2022.01.19

アジアの風

人馬併せて16カテゴリーの各部門3頭(3人)から構成されるエクリプス賞ファイナリストが発表されました。世界一のサラブレッド生産大国であり、広大な大陸全土で世界トップレベルの競馬王国が展開される北米アメリカ、その最大の競馬の祭典「ブリーダーズカップ(BC)デー」に遠征し、牝馬のダート最高峰「BCディスタフ」の女王に君臨したマルシュロレーヌ、同じく芝の頂点「BCフィリー&メアターフ」を戴冠したラヴズオンリーユーがノミネートされたのは、正直驚かされました。過去に海外からの遠征馬が伝統と権威に彩られたエクリプス賞を受賞したのは、芝部門でミエスク、ウィジャボード、ゴルディコヴァなどヨーロップの歴史的名牝たちがそれぞれ二度ずつ君臨しています。しかし、これほどの名牝と肩を並べるところまでに日本調教馬が近づけるなどと想像したこともありませんでした。2頭の牝馬は、本当にとてつもない偉業を成し遂げたものだと思います。

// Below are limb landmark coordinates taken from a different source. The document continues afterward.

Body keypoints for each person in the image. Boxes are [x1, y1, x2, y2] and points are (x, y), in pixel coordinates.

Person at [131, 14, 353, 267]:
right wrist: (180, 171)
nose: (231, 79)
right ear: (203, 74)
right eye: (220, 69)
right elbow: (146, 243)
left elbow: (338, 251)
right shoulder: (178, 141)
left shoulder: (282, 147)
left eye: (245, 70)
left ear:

さて、ダート牝馬部門の古馬チャンピオンにはマルシュロレーヌ、レトルースカ、シーデアズザデヴィルの3頭がノミネートされました。いずれもディスタフで直接対決した間柄で、ライバルを実際に打倒しているマルシュロレーヌには大きなアドバンテージがあります。簡単にライバルのプロフィールとその比較をご紹介しましょう。シーデアズザデヴィルは昨年のケンタッキーオークスの女王で、今季もG1・2勝など安定した走りを見せていますが、宿敵レトルースカが放つ強烈なオーラには一歩譲るようです。レトルースカはメキシコデビューで“雑草育ちのシンデレラ”と大変な人気があります。故国で8連勝したスピードは国境を越えて徐々に磨きがかかり、環境変化にも慣れた今季はG1・4勝の固め打ち!この1年のトータルの印象ではマルシュを完全に上回っています。頂上決戦ディスタフは常識外れの高速ラップでブッ飛ばし、結果的に絵に描いたような前崩れの競馬を招き寄せた張本人なのですが、その結果とそれ以外の実績をテンビンにかけるような緊張感あふれる刺激的な選考になるのでしょう。ダート古馬部門の女王を北米調教馬以外から出したことはありません。センセーショナルな“大事件”と現地は沸騰するかもしれません。

一方、芝部門の女王候補はラヴズオンリーユー、サンタバーバラ、ウォーライクゴッデスの3頭。こちらはラヴズオンリーユーが戴冠に一番近い距離にいる印象でしょうか?地元馬ウォーライクゴッデスに強調できるポイントが見当たりません。ライバルのサンタバーバラはアイルランドの名門エイダン・オブライエン厩舎で一番星と騒がれた期待馬で、僚馬でディープインパクト産駒のスノーフォールが圧勝した英オークスでは、こちらが断然の1番人気でした。夢破れてアメリカで再起を目指し、ベルモントオークス、ビヴァリーディSとG1を連勝しています。その後、調教中にスノーフォールと全く同じ骨盤骨折で不慮の死を遂げ、女王の称号は諡(おくりな)になってします。それにしても今季のオブライエン厩舎は散々でした。大黒柱ガリレオの死、スノーフォールやサンタバーバラなど名馬名牝の早逝、G1勝利数ではライバルのゴドルフィンに大きく遅れを取ってしまいました。今年は名誉挽回と大きな動きが見られるかもしれません。

エクリプス賞の最終選考結果は、各カテゴリーのチャンピオンとその中から選ぶ“チャンピオン・オブ・チャピオンズ”年度代表馬とともに、2月10日(現地時間)に発表されます。今年の年度代表馬の最有力候補となっているニックスゴーは、オーナーがKRA(韓国馬事会)という変わり種。ご存じのように、韓国では日本のJRAに当たるKRAが種牡馬を輸入保有して無料の種付け事業に取り組んでいます。ニックスゴーは今月末にラストランとなるG1・ペガサスワールドCを控えています。引退後も当面はアメリカに止まってスタッドインしますが、いずれは韓国に渡るのでしょうか?日の丸ナデシコ軍団のマルシュロレーヌ、ラヴズオンリーユー、そしてニックスゴー、競馬の世界にアジアの風が吹き始めているのかもしれません。